▸ Enunciado
Según el texto sobre la poesía de Cintio Vitier, ¿quién compuso el Pange lingua?

▸ Texto propuesto
○ ○ ○ ○ ○ ○ ○

Cintio Vitier. Foto: Tomada del sitio web de la Biblioteca Virtual Miguel de Cervantes.

Hay muchos pasajes del cuaderno donde una estrofa viene a sobrecogernos por su serenidad y sencillez expresivas, propias de un hombre que mira la realidad con una nueva inocencia; así, leemos en XVIII:

Posa en el aire embebido
el perro sus ojos dulces,
respirando su mirada
como si fuera un perfume.[7]

O esta en XX, de franco sabor martiano:

Tengo en el alma un espacio
lleno de dicha serena
para unos valles velados
y el misterio de unas sierras.[8]

Esta espiritualidad no pretende ser desencarnada. Lejos del espiritualismo neoplatónico que contempla al cuerpo como cárcel del alma, él mira a la materia como madre y por tanto estrechamente ligada al nacimiento y a la vida. Por eso se canta con gozo en XXIII:

Materia, madre, mar, María,
nombres que vienen del origen
llenando el sabor y el sentido
de un mismo jugo en sus raíces.
Materia que es la madre pura
tendida a parir lo que existe,
místico ensueño de inocencia
recogiendo las formas vírgenes.[9]

“La humildad de este libro ha hecho que los estudiosos lo contemplen sencillamente como la expresión de un momento de cambio en la poética de Vitier, pero concediéndole solo un valor circunstancial”.

El penúltimo poema se apoya en un antiguo cántico, el Pange lingua, compuesto por Tomás de Aquino como alabanza del sacramento de la presencia de Cristo en el pan y el vino consagrados. Vitier se une al júbilo del texto original y lo hace suyo:

Canta la noche tremenda,
alcázar de los deseos,
y las lumbreras girando
con inefable silencio.
Canta la luz que dibuja
el discurso de los cerros,
chispeando el oro en la copa
de los árboles serenos.[10]

Tras la aparente humildad y despojamiento de estos versos que rehúyen cualquier tipo de culteranismo, no solo está el oficio de un poeta ya maduro, sino su asimilación de muchísimas lecturas de la tradición hispánica, desde Teresa de Ávila y Juan de la Cruz, pasando por fray Luis de León, hasta Juan Ramón Jiménez y José Martí, cuyos Versos sencillos evocamos más de una vez ante algunas de sus páginas.

La humildad de este libro ha hecho que los estudiosos lo contemplen sencillamente como la expresión de un momento de cambio en la poética de Vitier, pero concediéndole solo un valor circunstancial. El hecho de que el autor lo convirtiera en el pórtico de su segundo ciclo poético, Testimonios, le ha dado la apariencia de ser un simple conductor hacia creaciones mayores. Sin embargo, fue concebido de manera autónoma y los juicios positivos de críticos tan diversos como Anita Arroyo, Rafael Suárez Solís, Mirta Aguirre y el mismísimo Lezama, permiten constatar que su aparente condición “menor” es la de una discreta grandeza, porque, además, en ese manojo de estrofas están prefiguradas las creaciones futuras del nuevo Cintio, sean Los papeles de Jacinto Finalé o las páginas imprescindibles de Ese sol del mundo moral.

○ ○ ○ ○ ○ ○ ○

▸ Datos del ejercicio
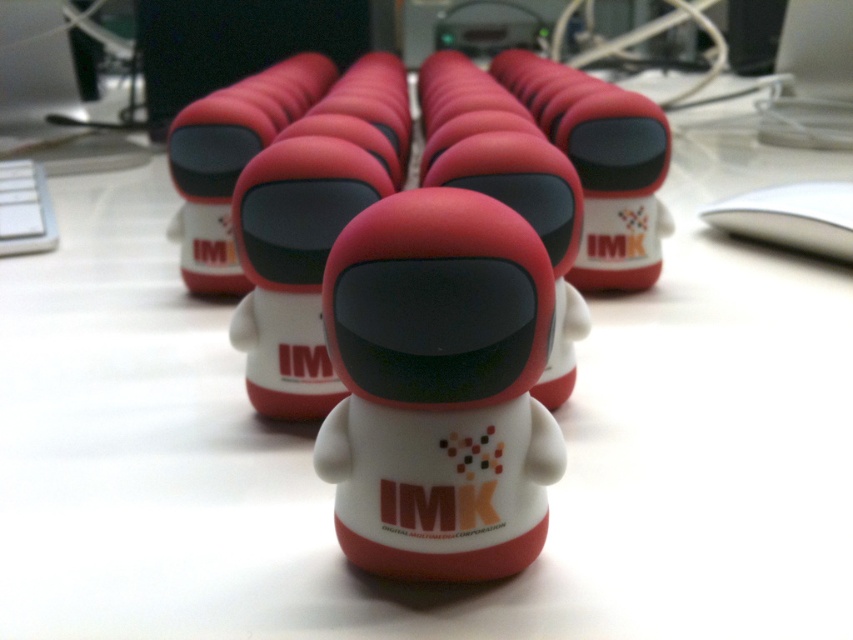
You are organizing a desk and need to place the matte plastic toy at center and the white matte robot at center into a storage box. The box can only accommodate items up to the height of the shorter object. Which object should you prioritize placing first to ensure both fit?

The matte plastic toy at center is much taller than the white matte robot at center. To ensure both fit in the box, you should place the taller matte plastic toy at center first, then the shorter white matte robot at center on top or beside it.

You are organizing a desk and want to place both the matte plastic figurine at center and the matte plastic toy at center. Since space is limited, which one should you choose to keep if you can only keep one?

The matte plastic figurine at center occupies less space than the matte plastic toy at center, so you should choose to keep the matte plastic figurine at center to save space.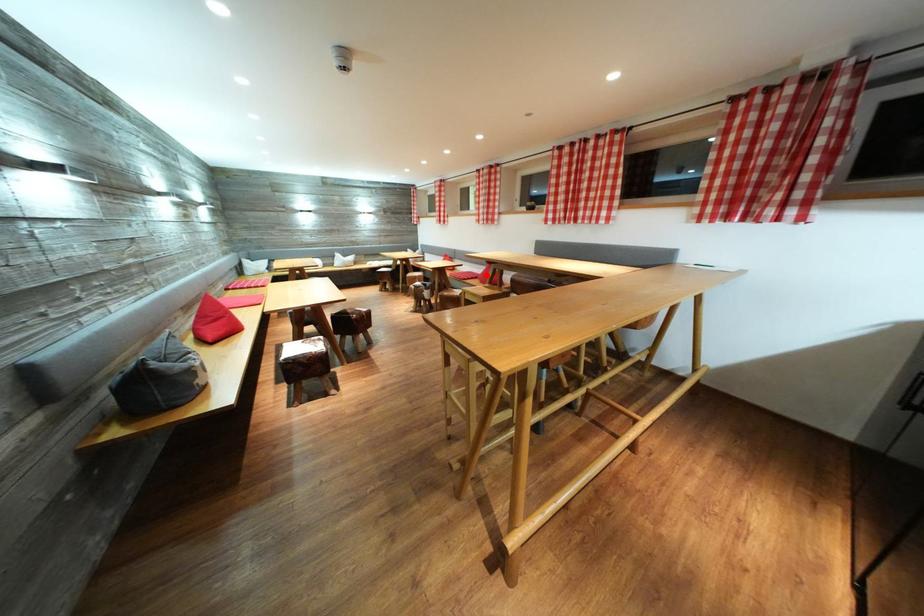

○ ○ ○ ○ ○ ○ ○

▸ Respuesta
Tomás de Aquino.